We chose to functionally examine the role of Afu2g02220 because (i) the SNP located in this gene had highly significant p-values in both GWA analyses (ii) Afu2g02220 has a predicted functional role in sterol metabolism, and ITCZ targets the ergosterol biosynthesis pathway and (iii) Afu2g02220 was up-regulated during ITCZ exposure (Supplementary Figure 5). Thus, we used an established CRISPR/Cas9 method (Al Abdallah et al., 2017) to knockout (KO) Afu2g02220 by replacing it with the indicator gene hygromycin B phosphotransferase (hygR) in the A. fumigatus CEA10 genetic background (Figure 3A). We generated two independent KOs of Afu2g02220 which we validated by via PCR (Figure 3B).

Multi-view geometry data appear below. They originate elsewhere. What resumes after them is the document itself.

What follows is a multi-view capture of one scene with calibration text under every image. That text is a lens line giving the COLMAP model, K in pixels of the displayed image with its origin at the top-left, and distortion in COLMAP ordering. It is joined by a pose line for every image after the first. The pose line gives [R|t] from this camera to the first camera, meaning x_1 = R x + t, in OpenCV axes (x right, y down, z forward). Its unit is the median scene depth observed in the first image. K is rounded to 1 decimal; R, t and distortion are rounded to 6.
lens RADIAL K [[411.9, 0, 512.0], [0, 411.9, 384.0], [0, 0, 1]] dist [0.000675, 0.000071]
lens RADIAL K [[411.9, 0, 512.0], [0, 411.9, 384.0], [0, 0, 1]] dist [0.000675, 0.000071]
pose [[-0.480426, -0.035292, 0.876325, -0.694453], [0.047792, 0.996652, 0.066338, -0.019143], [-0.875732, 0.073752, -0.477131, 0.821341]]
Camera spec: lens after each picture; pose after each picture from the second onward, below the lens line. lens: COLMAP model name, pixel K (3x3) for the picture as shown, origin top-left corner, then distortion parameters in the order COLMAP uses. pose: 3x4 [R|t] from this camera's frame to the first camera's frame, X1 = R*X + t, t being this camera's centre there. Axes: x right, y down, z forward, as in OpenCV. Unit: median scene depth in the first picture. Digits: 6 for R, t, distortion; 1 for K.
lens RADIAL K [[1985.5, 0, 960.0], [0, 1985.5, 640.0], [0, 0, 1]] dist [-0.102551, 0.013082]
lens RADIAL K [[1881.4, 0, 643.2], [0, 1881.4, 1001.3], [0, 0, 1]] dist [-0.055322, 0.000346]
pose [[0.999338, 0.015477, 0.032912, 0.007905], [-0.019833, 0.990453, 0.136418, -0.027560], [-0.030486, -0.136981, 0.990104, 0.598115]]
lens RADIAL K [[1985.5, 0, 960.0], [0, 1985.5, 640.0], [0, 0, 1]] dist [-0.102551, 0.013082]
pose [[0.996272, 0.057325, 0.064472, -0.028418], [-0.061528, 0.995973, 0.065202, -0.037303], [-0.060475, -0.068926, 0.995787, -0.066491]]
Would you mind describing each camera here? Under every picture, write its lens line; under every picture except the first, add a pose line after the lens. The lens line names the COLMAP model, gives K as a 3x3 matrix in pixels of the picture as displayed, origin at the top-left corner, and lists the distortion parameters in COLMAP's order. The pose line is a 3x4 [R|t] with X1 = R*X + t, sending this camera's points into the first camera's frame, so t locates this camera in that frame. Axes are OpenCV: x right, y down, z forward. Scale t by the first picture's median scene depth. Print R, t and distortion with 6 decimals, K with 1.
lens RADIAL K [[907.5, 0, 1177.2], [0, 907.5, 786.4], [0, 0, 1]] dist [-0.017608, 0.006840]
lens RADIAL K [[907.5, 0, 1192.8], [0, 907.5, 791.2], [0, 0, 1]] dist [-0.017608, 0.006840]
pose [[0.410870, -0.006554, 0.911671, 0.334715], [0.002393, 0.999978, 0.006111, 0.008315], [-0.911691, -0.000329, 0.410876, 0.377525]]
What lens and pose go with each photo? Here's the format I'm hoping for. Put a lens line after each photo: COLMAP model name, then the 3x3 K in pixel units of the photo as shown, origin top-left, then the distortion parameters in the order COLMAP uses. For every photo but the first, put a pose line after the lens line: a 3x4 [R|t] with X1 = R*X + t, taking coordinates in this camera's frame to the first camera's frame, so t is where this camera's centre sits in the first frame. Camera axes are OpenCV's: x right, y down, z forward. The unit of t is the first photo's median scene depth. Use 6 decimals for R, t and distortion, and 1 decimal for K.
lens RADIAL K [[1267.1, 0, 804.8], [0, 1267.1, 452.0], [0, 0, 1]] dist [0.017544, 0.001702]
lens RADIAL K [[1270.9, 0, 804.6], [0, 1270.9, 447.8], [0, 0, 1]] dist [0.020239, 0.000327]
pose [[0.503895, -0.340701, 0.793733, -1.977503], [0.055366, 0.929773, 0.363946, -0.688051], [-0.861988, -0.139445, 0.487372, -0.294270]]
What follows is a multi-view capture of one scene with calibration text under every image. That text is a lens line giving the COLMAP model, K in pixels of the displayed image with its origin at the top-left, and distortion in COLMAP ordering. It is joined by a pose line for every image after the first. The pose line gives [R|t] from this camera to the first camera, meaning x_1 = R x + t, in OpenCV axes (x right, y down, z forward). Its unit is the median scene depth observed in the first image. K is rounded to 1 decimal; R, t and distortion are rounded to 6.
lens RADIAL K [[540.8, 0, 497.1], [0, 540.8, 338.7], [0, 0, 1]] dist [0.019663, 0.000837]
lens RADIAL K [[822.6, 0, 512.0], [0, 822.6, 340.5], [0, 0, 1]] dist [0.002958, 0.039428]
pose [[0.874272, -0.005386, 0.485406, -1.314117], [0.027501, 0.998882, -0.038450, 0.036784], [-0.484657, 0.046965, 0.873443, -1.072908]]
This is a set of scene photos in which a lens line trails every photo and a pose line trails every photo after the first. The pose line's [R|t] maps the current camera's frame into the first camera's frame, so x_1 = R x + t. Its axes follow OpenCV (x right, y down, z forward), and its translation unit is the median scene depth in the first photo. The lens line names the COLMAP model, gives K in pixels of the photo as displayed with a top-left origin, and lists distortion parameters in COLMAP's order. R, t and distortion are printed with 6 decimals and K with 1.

To test the effect of Afu2g02220 on ITCZ sensitivity, we grew the wild type (WT) and ΔAfu2g02220 strains in the presence of 0.15 μg/ml of ITCZ and measured colony diameter after 72 h of incubation at 37°C. We observed a qualitative reduction in conidia production in KO strains (Supplementary Figure 6). In minimal media without ITCZ ΔAfu2g02220-1 and ΔAfu2g02220-2 growth rates did not significantly differ from the WT (ΔAfu2g02220-1 = 45.016 ± 0.027 mm, ΔAfu2g02220-2 = 45.018 ± 0.030 mm, WT = 44.994 ± 0.024 mm) (Figure 3C). This result suggests that the background growth rate of ΔAfu2g02220 is not impacted by the gene deletion. However, at ITCZ concentrations of 0.15 μg/ml we observed a minor but consistent reduction in growth in KO strains compared to WT (ΔAfu2g02220-1 = 18.594 ± 0.105 mm, ΔAfu2g02220-1 = 18.615 ± 0.022 mm, WT = 19.239 ± 0.021 mm) (p-value = 2e⁻¹⁶ for both KOs) (Figure 3D). These results suggest that Afu2g02220 plays a minor role in ITCZ sensitivity.